(Dataset records)
BEGIN
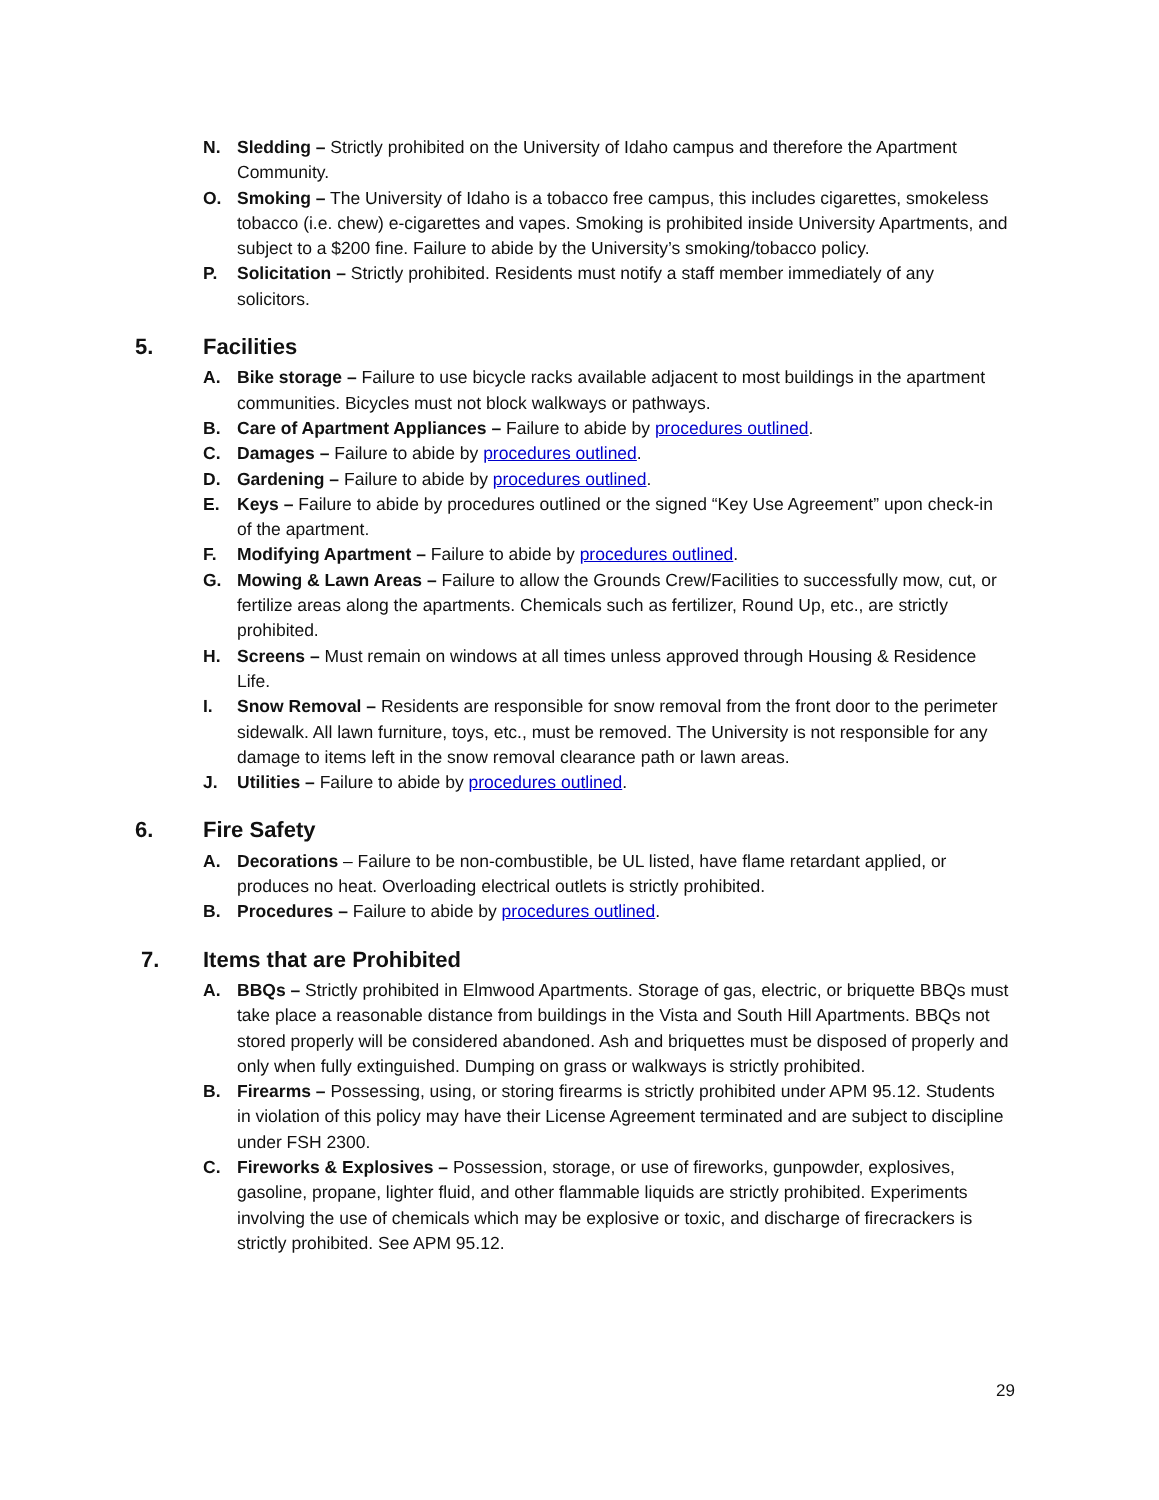N. Sledding – Strictly prohibited on the University of Idaho campus and therefore the Apartment Community.
O. Smoking – The University of Idaho is a tobacco free campus, this includes cigarettes, smokeless tobacco (i.e. chew) e-cigarettes and vapes. Smoking is prohibited inside University Apartments, and subject to a $200 fine. Failure to abide by the University’s smoking/tobacco policy.
P. Solicitation – Strictly prohibited. Residents must notify a staff member immediately of any solicitors.
5. Facilities
A. Bike storage – Failure to use bicycle racks available adjacent to most buildings in the apartment communities. Bicycles must not block walkways or pathways.
B. Care of Apartment Appliances – Failure to abide by procedures outlined.
C. Damages – Failure to abide by procedures outlined.
D. Gardening – Failure to abide by procedures outlined.
E. Keys – Failure to abide by procedures outlined or the signed “Key Use Agreement” upon check-in of the apartment.
F. Modifying Apartment – Failure to abide by procedures outlined.
G. Mowing & Lawn Areas – Failure to allow the Grounds Crew/Facilities to successfully mow, cut, or fertilize areas along the apartments. Chemicals such as fertilizer, Round Up, etc., are strictly prohibited.
H. Screens – Must remain on windows at all times unless approved through Housing & Residence Life.
I. Snow Removal – Residents are responsible for snow removal from the front door to the perimeter sidewalk. All lawn furniture, toys, etc., must be removed. The University is not responsible for any damage to items left in the snow removal clearance path or lawn areas.
J. Utilities – Failure to abide by procedures outlined.
6. Fire Safety
A. Decorations – Failure to be non-combustible, be UL listed, have flame retardant applied, or produces no heat. Overloading electrical outlets is strictly prohibited.
B. Procedures – Failure to abide by procedures outlined.
7. Items that are Prohibited
A. BBQs – Strictly prohibited in Elmwood Apartments. Storage of gas, electric, or briquette BBQs must take place a reasonable distance from buildings in the Vista and South Hill Apartments. BBQs not stored properly will be considered abandoned. Ash and briquettes must be disposed of properly and only when fully extinguished. Dumping on grass or walkways is strictly prohibited.
B. Firearms – Possessing, using, or storing firearms is strictly prohibited under APM 95.12. Students in violation of this policy may have their License Agreement terminated and are subject to discipline under FSH 2300.
C. Fireworks & Explosives – Possession, storage, or use of fireworks, gunpowder, explosives, gasoline, propane, lighter fluid, and other flammable liquids are strictly prohibited. Experiments involving the use of chemicals which may be explosive or toxic, and discharge of firecrackers is strictly prohibited. See APM 95.12.
29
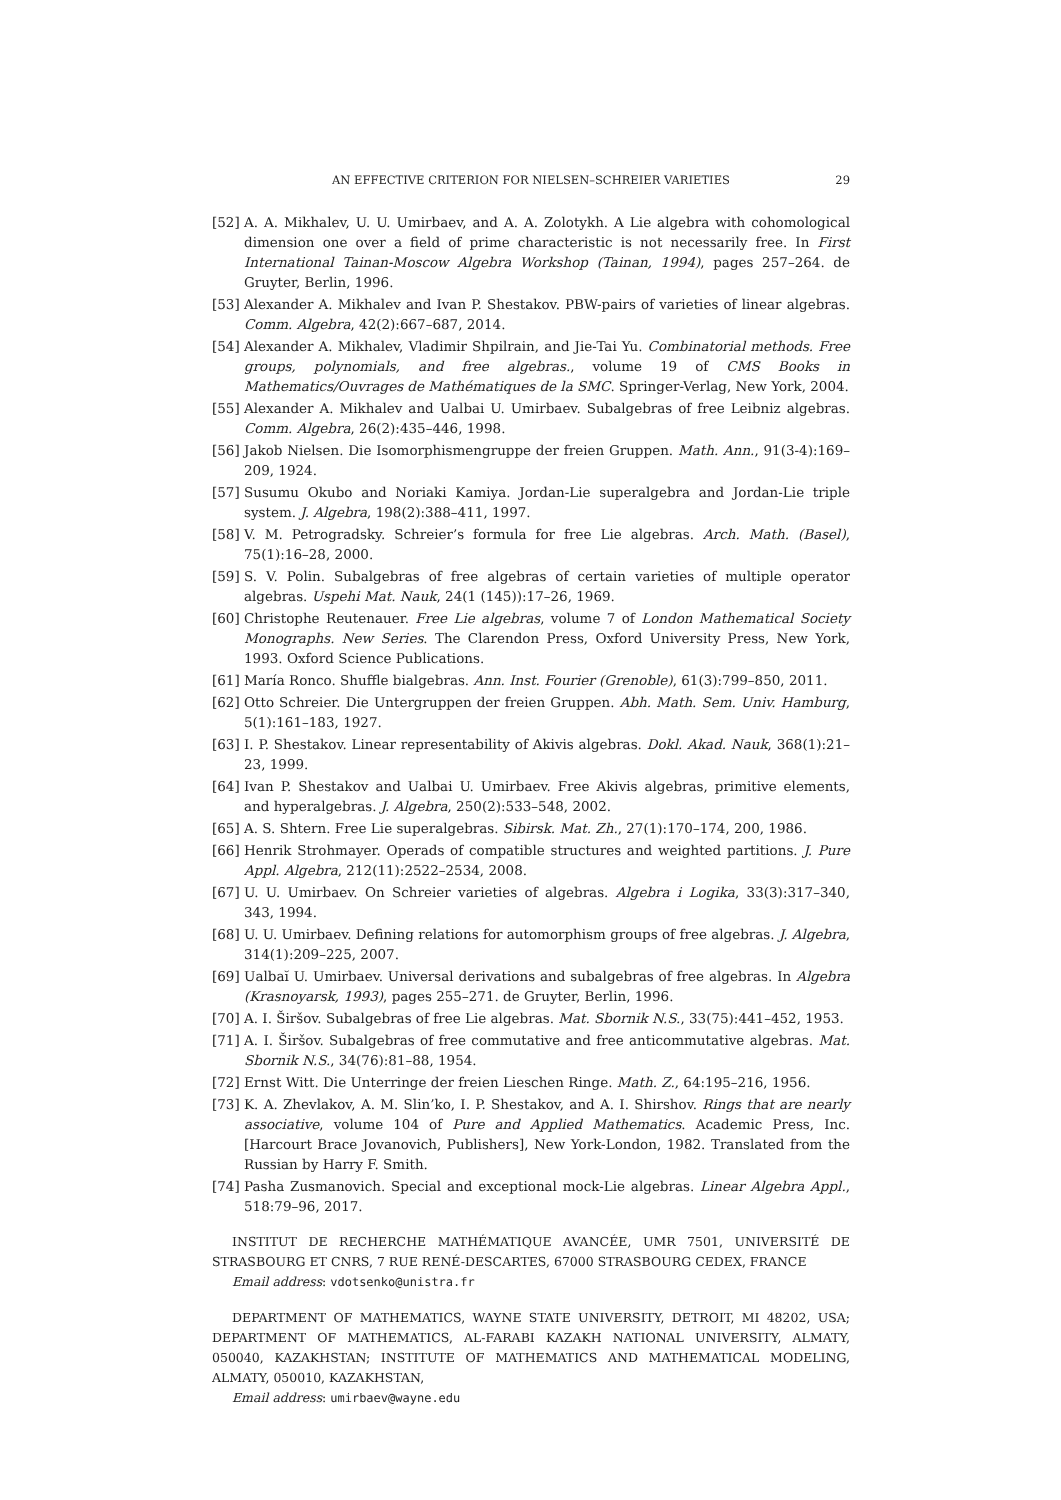AN EFFECTIVE CRITERION FOR NIELSEN–SCHREIER VARIETIES 29
[52] A. A. Mikhalev, U. U. Umirbaev, and A. A. Zolotykh. A Lie algebra with cohomological dimension one over a field of prime characteristic is not necessarily free. In First International Tainan-Moscow Algebra Workshop (Tainan, 1994), pages 257–264. de Gruyter, Berlin, 1996.
[53] Alexander A. Mikhalev and Ivan P. Shestakov. PBW-pairs of varieties of linear algebras. Comm. Algebra, 42(2):667–687, 2014.
[54] Alexander A. Mikhalev, Vladimir Shpilrain, and Jie-Tai Yu. Combinatorial methods. Free groups, polynomials, and free algebras., volume 19 of CMS Books in Mathematics/Ouvrages de Mathématiques de la SMC. Springer-Verlag, New York, 2004.
[55] Alexander A. Mikhalev and Ualbai U. Umirbaev. Subalgebras of free Leibniz algebras. Comm. Algebra, 26(2):435–446, 1998.
[56] Jakob Nielsen. Die Isomorphismengruppe der freien Gruppen. Math. Ann., 91(3-4):169–209, 1924.
[57] Susumu Okubo and Noriaki Kamiya. Jordan-Lie superalgebra and Jordan-Lie triple system. J. Algebra, 198(2):388–411, 1997.
[58] V. M. Petrogradsky. Schreier’s formula for free Lie algebras. Arch. Math. (Basel), 75(1):16–28, 2000.
[59] S. V. Polin. Subalgebras of free algebras of certain varieties of multiple operator algebras. Uspehi Mat. Nauk, 24(1 (145)):17–26, 1969.
[60] Christophe Reutenauer. Free Lie algebras, volume 7 of London Mathematical Society Monographs. New Series. The Clarendon Press, Oxford University Press, New York, 1993. Oxford Science Publications.
[61] María Ronco. Shuffle bialgebras. Ann. Inst. Fourier (Grenoble), 61(3):799–850, 2011.
[62] Otto Schreier. Die Untergruppen der freien Gruppen. Abh. Math. Sem. Univ. Hamburg, 5(1):161–183, 1927.
[63] I. P. Shestakov. Linear representability of Akivis algebras. Dokl. Akad. Nauk, 368(1):21–23, 1999.
[64] Ivan P. Shestakov and Ualbai U. Umirbaev. Free Akivis algebras, primitive elements, and hyperalgebras. J. Algebra, 250(2):533–548, 2002.
[65] A. S. Shtern. Free Lie superalgebras. Sibirsk. Mat. Zh., 27(1):170–174, 200, 1986.
[66] Henrik Strohmayer. Operads of compatible structures and weighted partitions. J. Pure Appl. Algebra, 212(11):2522–2534, 2008.
[67] U. U. Umirbaev. On Schreier varieties of algebras. Algebra i Logika, 33(3):317–340, 343, 1994.
[68] U. U. Umirbaev. Defining relations for automorphism groups of free algebras. J. Algebra, 314(1):209–225, 2007.
[69] Ualbaĭ U. Umirbaev. Universal derivations and subalgebras of free algebras. In Algebra (Krasnoyarsk, 1993), pages 255–271. de Gruyter, Berlin, 1996.
[70] A. I. Širšov. Subalgebras of free Lie algebras. Mat. Sbornik N.S., 33(75):441–452, 1953.
[71] A. I. Širšov. Subalgebras of free commutative and free anticommutative algebras. Mat. Sbornik N.S., 34(76):81–88, 1954.
[72] Ernst Witt. Die Unterringe der freien Lieschen Ringe. Math. Z., 64:195–216, 1956.
[73] K. A. Zhevlakov, A. M. Slin’ko, I. P. Shestakov, and A. I. Shirshov. Rings that are nearly associative, volume 104 of Pure and Applied Mathematics. Academic Press, Inc. [Harcourt Brace Jovanovich, Publishers], New York-London, 1982. Translated from the Russian by Harry F. Smith.
[74] Pasha Zusmanovich. Special and exceptional mock-Lie algebras. Linear Algebra Appl., 518:79–96, 2017.
INSTITUT DE RECHERCHE MATHÉMATIQUE AVANCÉE, UMR 7501, UNIVERSITÉ DE STRASBOURG ET CNRS, 7 RUE RENÉ-DESCARTES, 67000 STRASBOURG CEDEX, FRANCE
Email address: vdotsenko@unistra.fr
DEPARTMENT OF MATHEMATICS, WAYNE STATE UNIVERSITY, DETROIT, MI 48202, USA; DEPARTMENT OF MATHEMATICS, AL-FARABI KAZAKH NATIONAL UNIVERSITY, ALMATY, 050040, KAZAKHSTAN; INSTITUTE OF MATHEMATICS AND MATHEMATICAL MODELING, ALMATY, 050010, KAZAKHSTAN,
Email address: umirbaev@wayne.edu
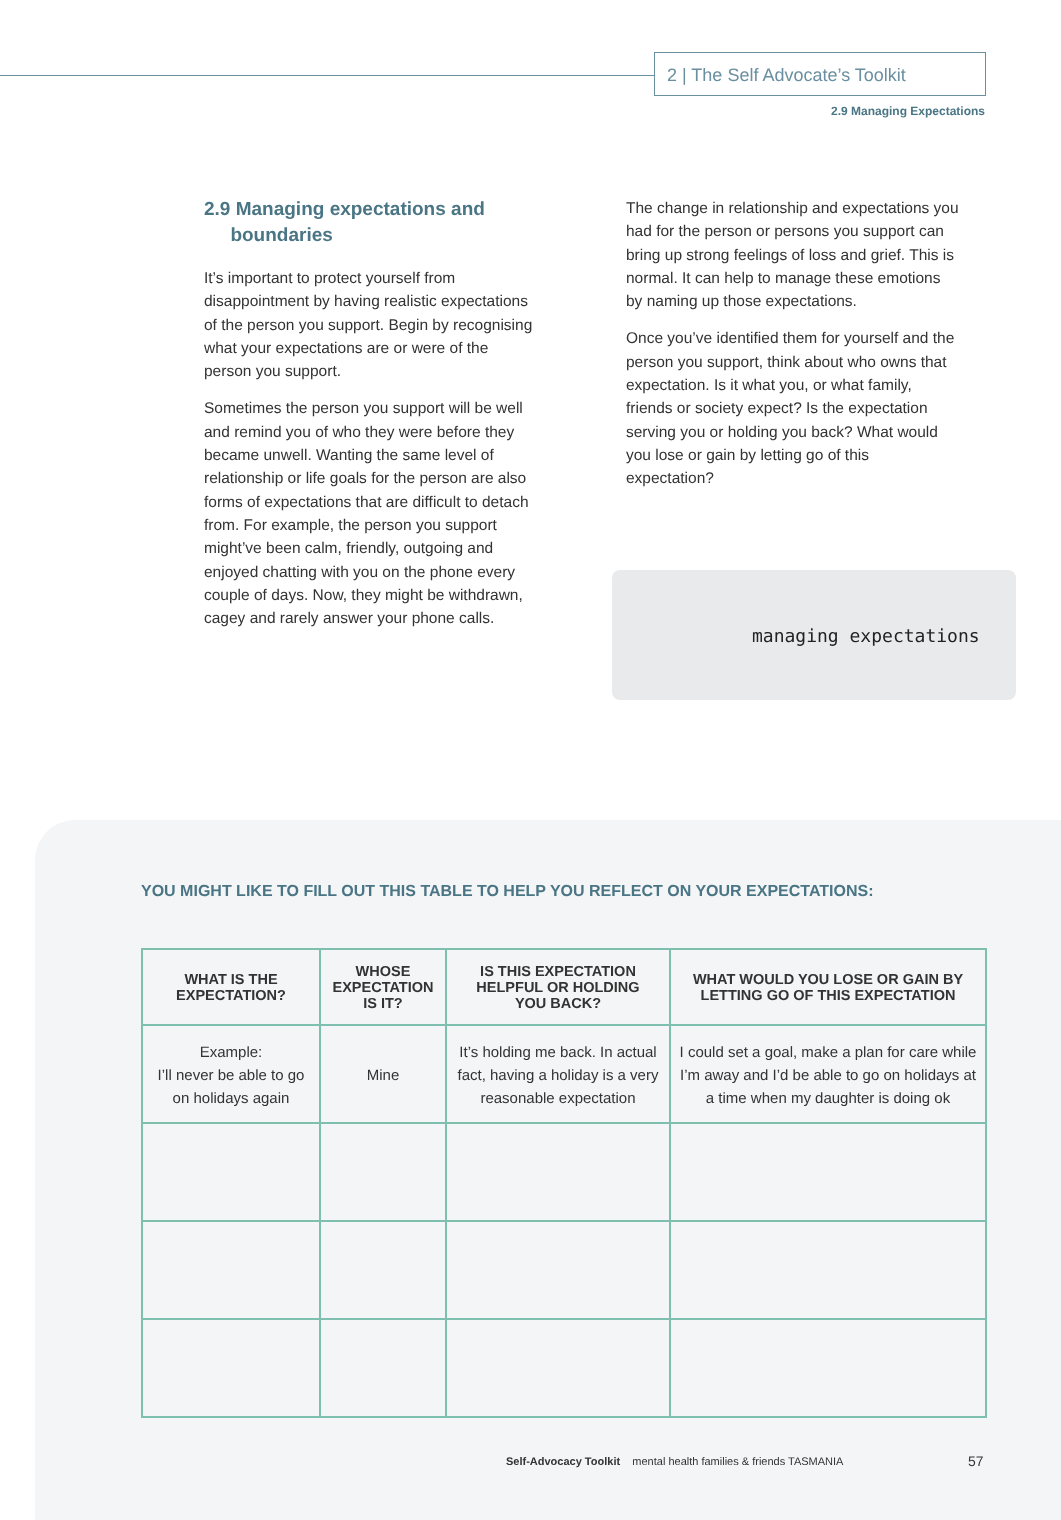2 | The Self Advocate’s Toolkit
2.9 Managing Expectations
2.9 Managing expectations and
boundaries
It’s important to protect yourself from disappointment by having realistic expectations of the person you support. Begin by recognising what your expectations are or were of the person you support.
Sometimes the person you support will be well and remind you of who they were before they became unwell. Wanting the same level of relationship or life goals for the person are also forms of expectations that are difficult to detach from. For example, the person you support might’ve been calm, friendly, outgoing and enjoyed chatting with you on the phone every couple of days. Now, they might be withdrawn, cagey and rarely answer your phone calls.
The change in relationship and expectations you had for the person or persons you support can bring up strong feelings of loss and grief. This is normal. It can help to manage these emotions by naming up those expectations.
Once you’ve identified them for yourself and the person you support, think about who owns that expectation. Is it what you, or what family, friends or society expect? Is the expectation serving you or holding you back? What would you lose or gain by letting go of this expectation?
managing expectations
YOU MIGHT LIKE TO FILL OUT THIS TABLE TO HELP YOU REFLECT ON YOUR EXPECTATIONS:
| WHAT IS THE EXPECTATION? | WHOSE EXPECTATION IS IT? | IS THIS EXPECTATION HELPFUL OR HOLDING YOU BACK? | WHAT WOULD YOU LOSE OR GAIN BY LETTING GO OF THIS EXPECTATION |
| --- | --- | --- | --- |
| Example: I’ll never be able to go on holidays again | Mine | It’s holding me back. In actual fact, having a holiday is a very reasonable expectation | I could set a goal, make a plan for care while I’m away and I’d be able to go on holidays at a time when my daughter is doing ok |
Self-Advocacy Toolkit mental health families & friends TASMANIA
57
END
• _Brief_: Identify the lines in the entries that hold "having" and return each one.

• _Exercise answer_:
It’s important to protect yourself from disappointment by having realistic expectations of the person you support. Begin by recognising what your expectations are or were of the person you support.
| Example: I’ll never be able to go on holidays again | Mine | It’s holding me back. In actual fact, having a holiday is a very reasonable expectation | I could set a goal, make a plan for care while I’m away and I’d be able to go on holidays at a time when my daughter is doing ok |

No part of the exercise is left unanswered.